一个死掉的雄性,居然在她心底占据了这么浓重的感情。
“你不懂,”满秋的心像是打开了一个阀门,泪水滚滚而落,“溟夜他……他是第一个救我的兽人,而且只要是我爱的兽夫,在我心中都是一样的,我不会轻易放弃每一个兽夫,除非我亲眼见到他的尸体。

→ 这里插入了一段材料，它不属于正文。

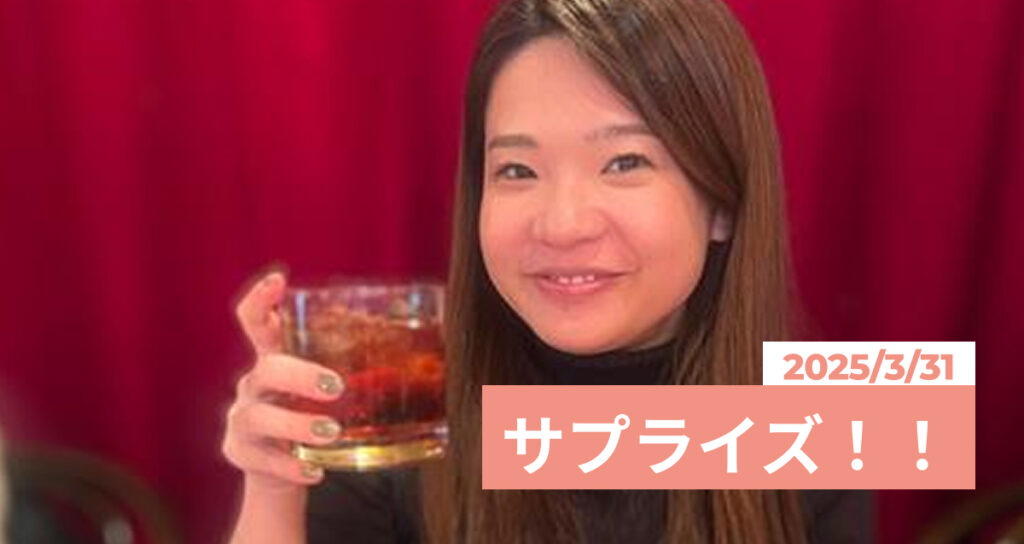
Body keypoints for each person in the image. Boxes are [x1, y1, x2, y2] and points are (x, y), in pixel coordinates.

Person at [223, 0, 873, 542]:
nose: (562, 225)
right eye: (517, 170)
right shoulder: (400, 406)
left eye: (625, 163)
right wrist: (274, 488)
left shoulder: (825, 426)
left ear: (722, 203)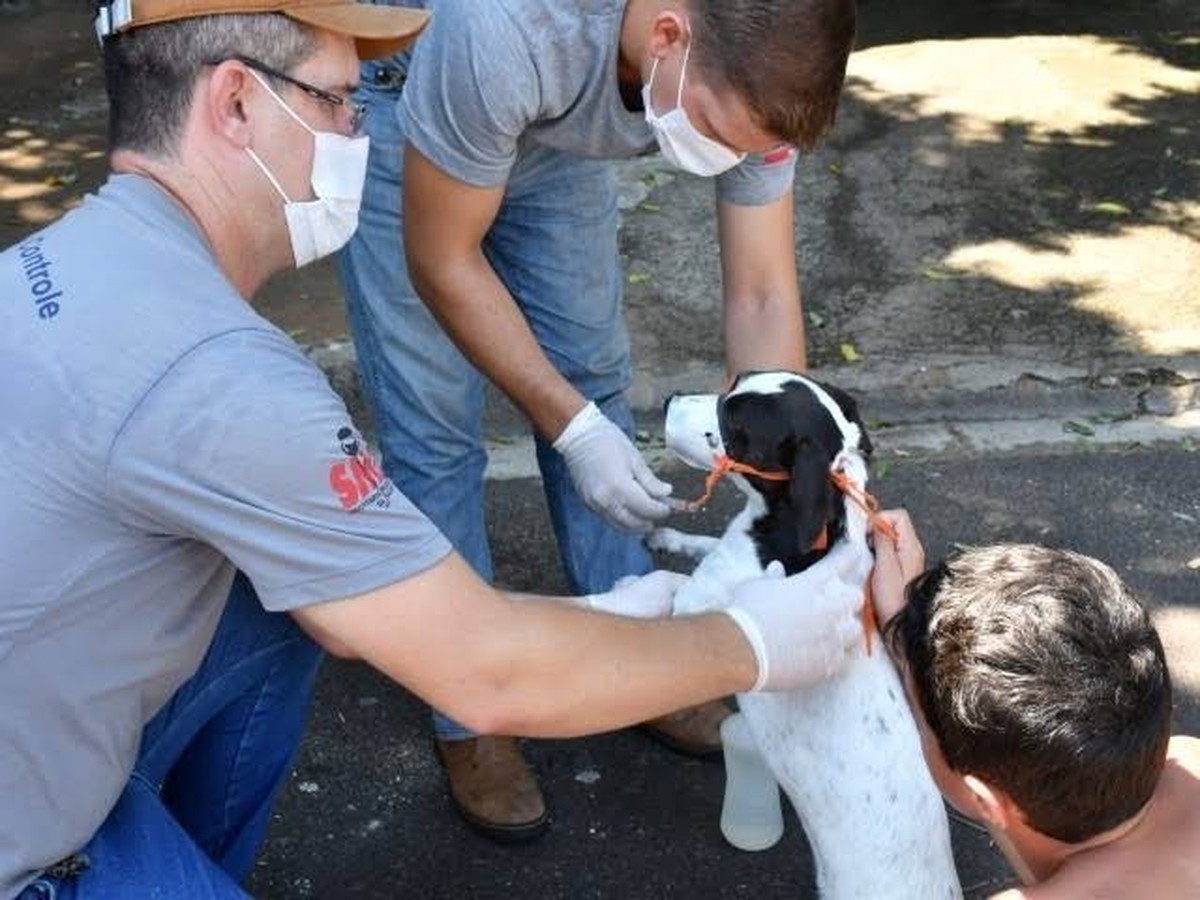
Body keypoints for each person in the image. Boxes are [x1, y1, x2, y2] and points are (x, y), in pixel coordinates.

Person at [0, 1, 875, 896]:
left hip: (33, 736)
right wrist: (751, 644)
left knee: (290, 597)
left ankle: (162, 849)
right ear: (235, 104)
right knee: (425, 453)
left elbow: (348, 612)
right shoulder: (231, 384)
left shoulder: (60, 260)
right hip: (19, 849)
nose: (361, 132)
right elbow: (484, 667)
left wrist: (643, 607)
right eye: (346, 100)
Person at [336, 0, 857, 837]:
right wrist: (573, 432)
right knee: (432, 423)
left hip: (555, 113)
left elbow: (761, 292)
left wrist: (792, 487)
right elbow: (442, 260)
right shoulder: (509, 28)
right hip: (417, 90)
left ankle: (632, 659)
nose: (729, 161)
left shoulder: (751, 68)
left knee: (591, 372)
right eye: (720, 133)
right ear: (667, 39)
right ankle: (468, 707)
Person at [870, 512, 1200, 899]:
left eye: (922, 725)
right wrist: (908, 639)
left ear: (983, 800)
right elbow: (1014, 808)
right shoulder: (1187, 757)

”
玉明被她的话微微震住了。
还有雌性,对自己的兽夫是这样的想法?
他盯着满秋,只觉得心中大为震动。
一直以来,雄性对雌性趋之若鹜,奉若神明,捧在手心,要什么给什么,可很多雌性对雄性却是弃之如敝,死一个兽夫,就像丢一件东西一样随意。
玉明仿佛被满秋的眼泪烫到了一般,沉默半晌,轻轻伸出手,替她擦掉眼泪。
这个动作也太亲密暧昧了,满秋的脑中不由自主地浮现出了玉明中药的那一夜,有些不好意思地往后退了一步。
“这些不该和你说的,打扰你休息了,再见,我回房间。”
她飞速地走了,来到走廊上,擦干眼泪,确保兽夫们看不出异样之后,这才重新回到房间。
两个强壮的兽夫早已养精蓄锐,等待着她……
感受到室内骤然升高的温度,和极速失控的心跳,满秋闭了闭眼,弱弱地提醒了一句:“小心崽崽。”
“秋秋放心,”昼焰率先走过来,极为亲密地贴着她的耳朵,“我一定在离崽崽最近的地方,好好让他们熟悉我这个爹爹……”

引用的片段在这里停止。